In seiner WG gibt es „eigentlich nie Zoff“: „Wir kommen gut miteinandner aus“, sagt Norbert Rasch über sich und seine neun Mitbewohner in der Wohngruppe für behinderte Menschen im Haus 9. Woanders leben möchte er gar nicht.

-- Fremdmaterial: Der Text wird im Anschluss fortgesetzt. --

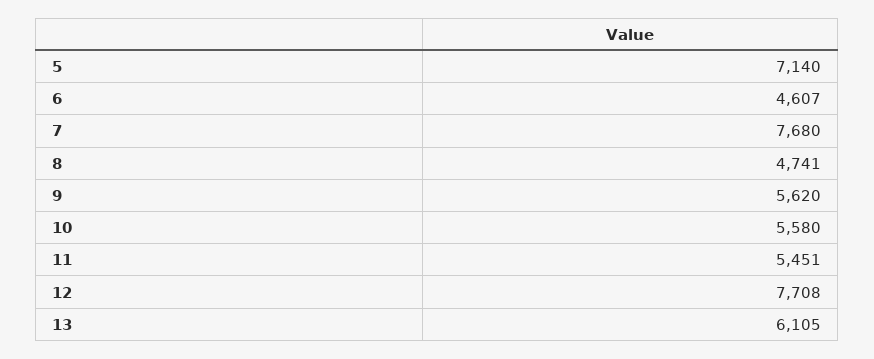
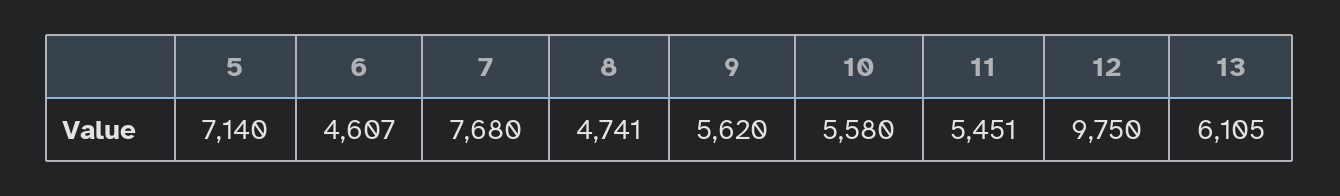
  {
    "5": 7140,
    "6": 4607,
    "7": 7680,
    "8": 4741,
    "9": 5620,
    "10": 5580,
    "11": 5451,
-   "12": 7708,
+   "12": 9750,
    "13": 6105
  }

Denn: Die Tagesstrukturgruppe, in der er werktags Holzarbeiten verrichtet, sei in der Nähe und das Dorf biete viele Freizeitmöglichkeiten. „Ich helfe gerne in der Disco mit, sammele Gläser ein und spüle“, berichtet er. Außerdem spielt er in der integrativen Band „Spirit Steps“ mit, ist dort der Mann am Keyboard. „Wir suchen übrigens noch Sponsoren für unsere neue CD“, erklärt er augenzwinkernd. Ein Bewohner der ersten Stunde ist Norbert Rasch nur fast, er lebt seit 24 Jahren hier.

Das Dorf wird 25 - es ist so vielfältig, wie seine Bewohner. Das bunte Miteinander zeigt sich an beliebten Treffpunkten wie der Kirche, dem Café, dem Friseur und dem Laden oder bei Festen auf dem Dorfplatz. Dort wird auch das 25-jährige Bestehen gefeiert. Ganz groß.